我找不到有关将其与 GlobalWindow 一起使用时会发生什么情况的任何文档.特别是,有没有办法让状态垃圾收集"机制根据某些配置摆脱一段时间未见的键的状态,同时仍然保持键的单一历史状态够频繁吗?

I cannot find any documentation on what happens when this is used with a GlobalWindow. In particular, is there a way to have a "state garbage collection" mechanism to get rid of states for keys that have not been seen for a while according to some configuration, while still maintaining a single all-time state for keys are that seen frequently enough?

或者,在这种情况下使用的状态量是否会出现分歧,无法回收与一段时间未见的键相对应的状态?

Or, is the amount of state used in this case going to diverge, with no way to ever reclaim state corresponding to keys that have not been seen in a while?

我还对 Apache Flink 或 Google Cloud Dataflow 是否支持潜在解决方案感兴趣.

I am also interested in whether a potential solution would be supported in either Apache Flink or Google Cloud Dataflow.

Flink 和直接运行器似乎有一些用于状态 GC"的代码,但我不确定它的作用以及在使用全局窗口时是否相关.

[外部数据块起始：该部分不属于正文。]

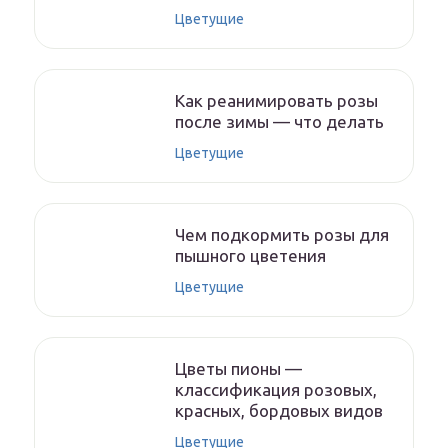
Цветущие
Как реанимировать розы
после зимы — что делать
Цветущие
Чем подкормить розы для
пышного цветения
Цветущие
Цветы пионы —
классификация розовых,
красных, бордовых видов
Цветущие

Flink and direct runners seem to have some code for "state GC" but I am not really sure what it does and whether it is relevant when using a global window.

推荐答案

状态可以在窗口到期后的某个时刻由 Beam runner 自动垃圾收集 - 当输入水印超过允许的延迟时间时,所有进一步的输入都是可丢弃的.确切的细节取决于跑步者.

State can be automatically garbage collected by a Beam runner at some point after a window expires - when the input watermark exceeds the end of the window by the allowed lateness, so all further input is droppable. The exact details depend on the runner.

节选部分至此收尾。